El Ministerio de Hacienda afirma que “las micro y parte de las pequeñas empresas pueden seguir tributando en el régimen SIMPLE, razón por la cual el incremento en la tarifa general de renta no les aplica”. Además de que el SIMPLE no incluye a todas las micro y pequeñas, la afirmación del Ministerio deja claro que quedan por fuera parte de las pequeñas y todas las medianas empresas, que tendrán incremento en el impuesto de renta con la reforma.

Otros argumentos sugieren que, como la mayor parte del impuesto de renta lo pagan las grandes empresas, el aumento las afecta a ellas principalmente. Sin embargo, esta afirmación es engañosa al comparar datos totales de recaudo y no proporcionales al tamaño e ingreso de las empresas. Hay gran desigualdad entre las empresas del país porque las más grandes y algunos sectores, como el financiero, acceden a beneficios tributarios que las pequeñas y medianas no tienen, por lo cual pagan una tarifa efectiva muy inferior a la de 30% consignada en la ley. Incluso entre el 10% de las empresas de mayores ingresos encontramos a medianas empresas al lado de las más grandes, con abismales diferencias en tamaño de ingresos y utilidades. Garay y Espitia, 2019 [1] estimaron que el nivel de desigualdad en ingresos en el 10% de las empresas más grandes del país que declaran renta equivale a un índice de Gini de 0,84 en el año 2017, superior al índice de personas (0,517 en 2018 [2]) que tiene a Colombia como uno de los países más desiguales del mundo.

El alto nivel de concentración en ingresos y patrimonio de las empresas del país no pueden ser argumentos para desconocer que el Estatuto Tributario de Colombia debe cumplir el mandato constitucional de progresividad, y que esto aplica para personas jurídicas también.
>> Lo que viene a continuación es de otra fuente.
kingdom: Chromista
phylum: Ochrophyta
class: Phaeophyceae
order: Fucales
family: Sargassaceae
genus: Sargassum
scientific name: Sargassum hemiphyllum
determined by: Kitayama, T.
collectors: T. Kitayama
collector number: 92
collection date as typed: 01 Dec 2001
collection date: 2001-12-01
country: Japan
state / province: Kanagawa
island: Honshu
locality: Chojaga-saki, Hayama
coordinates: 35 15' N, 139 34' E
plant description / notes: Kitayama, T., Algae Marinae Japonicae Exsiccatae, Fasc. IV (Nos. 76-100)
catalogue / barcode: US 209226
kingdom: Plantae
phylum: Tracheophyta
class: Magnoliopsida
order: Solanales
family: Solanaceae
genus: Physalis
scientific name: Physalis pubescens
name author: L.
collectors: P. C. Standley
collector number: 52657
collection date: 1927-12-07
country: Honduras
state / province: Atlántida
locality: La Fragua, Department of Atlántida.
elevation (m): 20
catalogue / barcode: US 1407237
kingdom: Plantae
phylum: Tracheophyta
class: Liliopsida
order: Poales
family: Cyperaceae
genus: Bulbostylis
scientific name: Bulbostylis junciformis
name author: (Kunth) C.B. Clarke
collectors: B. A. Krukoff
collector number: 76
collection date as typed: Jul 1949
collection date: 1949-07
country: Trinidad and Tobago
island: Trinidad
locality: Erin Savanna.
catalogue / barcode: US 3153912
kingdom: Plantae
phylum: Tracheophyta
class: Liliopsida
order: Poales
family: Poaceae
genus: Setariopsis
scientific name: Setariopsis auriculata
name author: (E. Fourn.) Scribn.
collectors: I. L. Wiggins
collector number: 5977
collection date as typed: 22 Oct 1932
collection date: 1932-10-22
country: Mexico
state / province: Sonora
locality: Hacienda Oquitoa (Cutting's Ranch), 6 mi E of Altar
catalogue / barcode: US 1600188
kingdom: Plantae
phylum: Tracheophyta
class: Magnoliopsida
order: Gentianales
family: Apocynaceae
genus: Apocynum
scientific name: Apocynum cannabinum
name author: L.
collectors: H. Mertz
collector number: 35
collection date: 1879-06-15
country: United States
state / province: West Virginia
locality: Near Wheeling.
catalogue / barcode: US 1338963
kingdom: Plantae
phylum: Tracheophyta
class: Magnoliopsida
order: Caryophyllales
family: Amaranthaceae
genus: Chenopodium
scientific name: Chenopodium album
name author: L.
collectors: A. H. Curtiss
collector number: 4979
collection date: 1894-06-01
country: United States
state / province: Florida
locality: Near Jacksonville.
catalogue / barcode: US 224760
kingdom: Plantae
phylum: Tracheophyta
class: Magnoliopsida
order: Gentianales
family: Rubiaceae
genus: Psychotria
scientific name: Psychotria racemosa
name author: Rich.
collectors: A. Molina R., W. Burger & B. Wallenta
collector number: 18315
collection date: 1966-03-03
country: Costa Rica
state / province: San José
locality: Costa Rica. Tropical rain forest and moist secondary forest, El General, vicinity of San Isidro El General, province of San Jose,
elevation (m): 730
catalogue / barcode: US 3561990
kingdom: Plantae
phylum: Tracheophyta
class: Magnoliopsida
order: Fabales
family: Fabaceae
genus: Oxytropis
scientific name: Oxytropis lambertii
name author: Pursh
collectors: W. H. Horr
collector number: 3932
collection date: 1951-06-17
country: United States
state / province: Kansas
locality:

Es una demanda democrática y totalmente viable, que han defendido pequeños y medianos empresarios desde hace años y hoy exigen en medio de la más grave crisis económica del país en un siglo. La salida se encuentra en diferenciar la tasa de impuesto y eliminar los beneficios tributarios injustificados. La solución existe, pero se requiere de voluntad política de las mayorías gobiernistas en el Congreso.

Referencias.

[1]. Garay, L. J., & Espitia, J. E. (2019). Dinámica de las desigualdades en Colombia. En torno a la economía política en los ámbitos socio-económico, tributario y territorial. Desde Abajo.

[2]. DANE (2018). Boletín técnico Pobreza Monetaria en Colombia 2018.